Die Welt muss wegen Menschenrechtsverletzungen an Uiguren Druck auf China ausüben

Focus, 29.10.2020

Unten ein Artikel aus der Focus, Foto dpa/Diego Azubel/epa/dpa

In der chinesischen Region Xinjiang geht die Kommunistische Partei aktiv gegen Uiguren und Angehörige anderer ethnischer Minderheiten vor und unterdrückt sie. In Internierungslagern herrschen unmenschliche Bedingungen, Inhaftierte sind schon dort gestorben.
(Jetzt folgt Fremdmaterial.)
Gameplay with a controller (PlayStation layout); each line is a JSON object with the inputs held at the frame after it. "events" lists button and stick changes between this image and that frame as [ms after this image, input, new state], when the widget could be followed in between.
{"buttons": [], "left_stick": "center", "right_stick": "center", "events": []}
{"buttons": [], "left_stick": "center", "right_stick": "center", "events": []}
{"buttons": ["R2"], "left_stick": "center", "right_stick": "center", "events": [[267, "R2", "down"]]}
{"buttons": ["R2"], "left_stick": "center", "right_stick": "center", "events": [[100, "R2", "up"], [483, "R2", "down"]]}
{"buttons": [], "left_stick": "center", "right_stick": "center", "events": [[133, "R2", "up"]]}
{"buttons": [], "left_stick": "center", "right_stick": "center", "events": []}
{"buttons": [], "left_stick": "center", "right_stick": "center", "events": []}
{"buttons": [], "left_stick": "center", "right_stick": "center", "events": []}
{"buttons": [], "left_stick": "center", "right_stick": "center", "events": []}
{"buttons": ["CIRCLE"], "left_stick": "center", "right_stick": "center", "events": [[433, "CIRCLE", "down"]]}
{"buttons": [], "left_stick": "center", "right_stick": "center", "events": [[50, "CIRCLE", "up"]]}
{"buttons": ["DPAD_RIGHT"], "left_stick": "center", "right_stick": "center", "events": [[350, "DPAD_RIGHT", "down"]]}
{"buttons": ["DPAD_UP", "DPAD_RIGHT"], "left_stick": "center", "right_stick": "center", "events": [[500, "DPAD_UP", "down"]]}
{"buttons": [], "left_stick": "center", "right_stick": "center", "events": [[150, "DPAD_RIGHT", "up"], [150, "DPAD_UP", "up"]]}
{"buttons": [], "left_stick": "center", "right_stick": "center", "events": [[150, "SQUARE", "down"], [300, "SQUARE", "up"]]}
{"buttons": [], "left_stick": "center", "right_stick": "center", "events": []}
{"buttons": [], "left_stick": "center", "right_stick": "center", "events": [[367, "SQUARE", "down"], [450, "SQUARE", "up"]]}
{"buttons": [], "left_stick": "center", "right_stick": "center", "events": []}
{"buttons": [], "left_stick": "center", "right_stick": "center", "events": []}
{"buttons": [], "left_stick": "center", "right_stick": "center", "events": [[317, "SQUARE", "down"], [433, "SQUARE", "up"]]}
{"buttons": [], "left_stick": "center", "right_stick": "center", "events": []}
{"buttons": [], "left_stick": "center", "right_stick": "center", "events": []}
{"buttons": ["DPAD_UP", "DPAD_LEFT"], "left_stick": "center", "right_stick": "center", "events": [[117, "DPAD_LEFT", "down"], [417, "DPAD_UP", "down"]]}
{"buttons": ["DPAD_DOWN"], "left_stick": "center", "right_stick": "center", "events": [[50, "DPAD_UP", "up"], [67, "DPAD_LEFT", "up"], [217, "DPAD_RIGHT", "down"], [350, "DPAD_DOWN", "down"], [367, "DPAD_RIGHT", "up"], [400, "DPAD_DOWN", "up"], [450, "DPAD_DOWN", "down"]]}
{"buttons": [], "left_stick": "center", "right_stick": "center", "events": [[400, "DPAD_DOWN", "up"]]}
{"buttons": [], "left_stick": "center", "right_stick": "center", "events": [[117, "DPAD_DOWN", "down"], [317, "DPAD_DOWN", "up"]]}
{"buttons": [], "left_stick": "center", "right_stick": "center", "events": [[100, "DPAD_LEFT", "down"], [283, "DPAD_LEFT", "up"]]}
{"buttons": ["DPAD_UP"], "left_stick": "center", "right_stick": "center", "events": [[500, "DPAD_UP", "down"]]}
Es besteht dringender Handlungsbedarf: Die internationale Gemeinschaft muss Druck auf Peking ausüben.

Kurz nach der ​Gründung der Volksrepublik China 1949 unternahm die Kommunistische Partei Chinas erste Schritte in Richtung der Annexion der nordwestlichen Region Xinjiang, die die Uiguren Ostturkestan oder Uigurisches Autonomes Gebiet nennen. In den folgenden Jahrzehnten verschleppte die Kommunistische Partei Chinas Tausende von Uiguren in Arbeitslager und viele weitere Tausende sahen sich gezwungen, ins Exil zu gehen. 70 Jahre später setzt Peking sein strategisches Vorgehen zur Auslöschung der religiösen, sprachlichen und kulturellen Identität der Uiguren und anderer ethnischer und religiöser Minderheiten fort.  

Über die Autoren

Dolkun Isa ist der Präsident des Uigurischen Weltkongresses und Vizepräsident der Organisation der nicht repräsentierten Nationen und Völker (UNPO). Nachdem er der politischen Verfolgung durch die chinesische Regierung ausgesetzt worden war, floh Isa 1994 aus China und beantragte Asyl in Europa. 2006 wurde er deutscher Staatsbürger. Seitdem vertritt er uigurische Menschenrechtsthemen bei dem UN-Menschenrechtsrat, dem Europäischen Parlament, bei europäischen Regierungen und internationalen Menschenrechtsorganisationen.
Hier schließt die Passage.